» **WRITTEN PROBLEM**: Please copy out the data below, replacing every "photograph" with "image" and changing nothing else. Leave the pictures out of your answer.

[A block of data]
/---
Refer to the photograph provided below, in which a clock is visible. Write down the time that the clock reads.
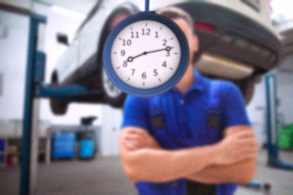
8:13
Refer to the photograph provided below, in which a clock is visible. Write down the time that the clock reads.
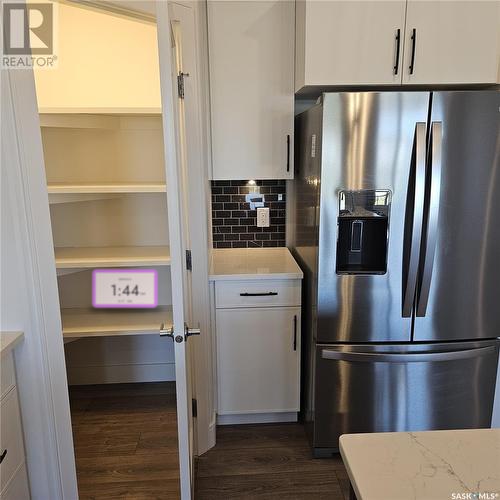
1:44
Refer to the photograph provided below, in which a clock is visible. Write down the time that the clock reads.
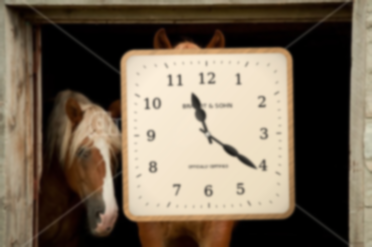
11:21
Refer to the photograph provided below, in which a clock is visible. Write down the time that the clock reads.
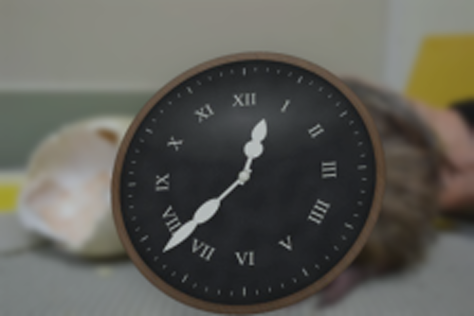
12:38
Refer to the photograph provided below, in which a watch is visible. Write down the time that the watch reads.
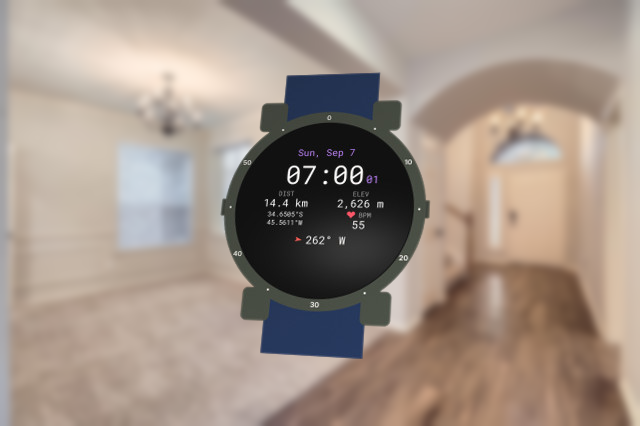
7:00:01
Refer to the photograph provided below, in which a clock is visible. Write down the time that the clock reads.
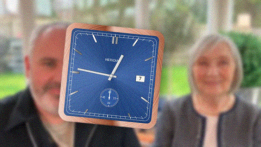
12:46
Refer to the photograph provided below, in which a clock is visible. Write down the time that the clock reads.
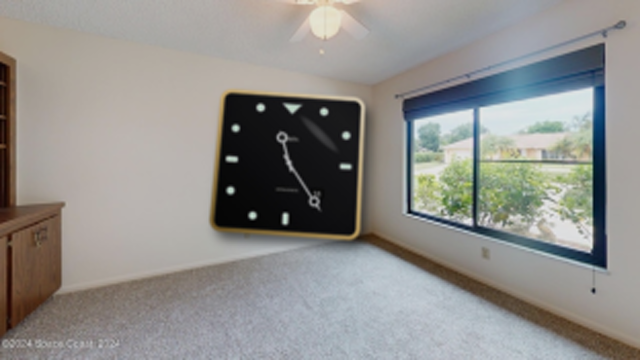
11:24
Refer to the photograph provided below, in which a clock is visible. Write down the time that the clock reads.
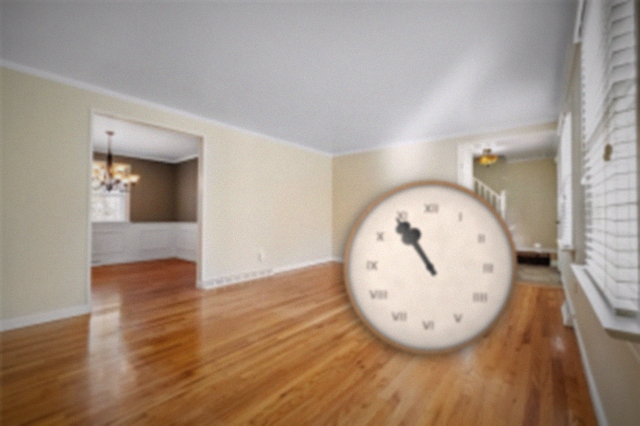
10:54
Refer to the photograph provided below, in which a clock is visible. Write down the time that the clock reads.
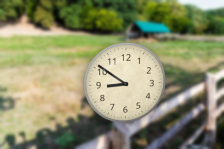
8:51
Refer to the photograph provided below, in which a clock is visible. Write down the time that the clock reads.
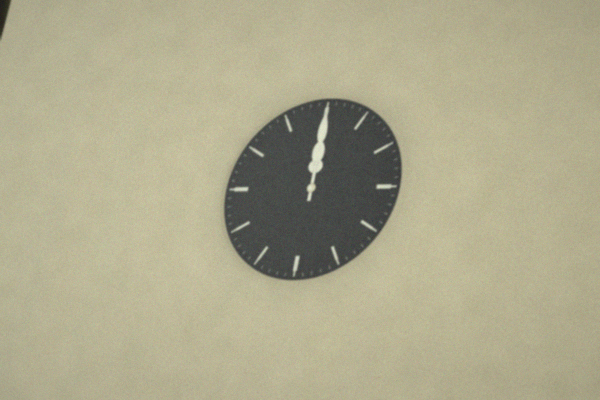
12:00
\---
» **TASK ANSWER**:
Refer to the image provided below, in which a clock is visible. Write down the time that the clock reads.
8:13
Refer to the image provided below, in which a clock is visible. Write down the time that the clock reads.
1:44
Refer to the image provided below, in which a clock is visible. Write down the time that the clock reads.
11:21
Refer to the image provided below, in which a clock is visible. Write down the time that the clock reads.
12:38
Refer to the image provided below, in which a watch is visible. Write down the time that the watch reads.
7:00:01
Refer to the image provided below, in which a clock is visible. Write down the time that the clock reads.
12:46
Refer to the image provided below, in which a clock is visible. Write down the time that the clock reads.
11:24
Refer to the image provided below, in which a clock is visible. Write down the time that the clock reads.
10:54
Refer to the image provided below, in which a clock is visible. Write down the time that the clock reads.
8:51
Refer to the image provided below, in which a clock is visible. Write down the time that the clock reads.
12:00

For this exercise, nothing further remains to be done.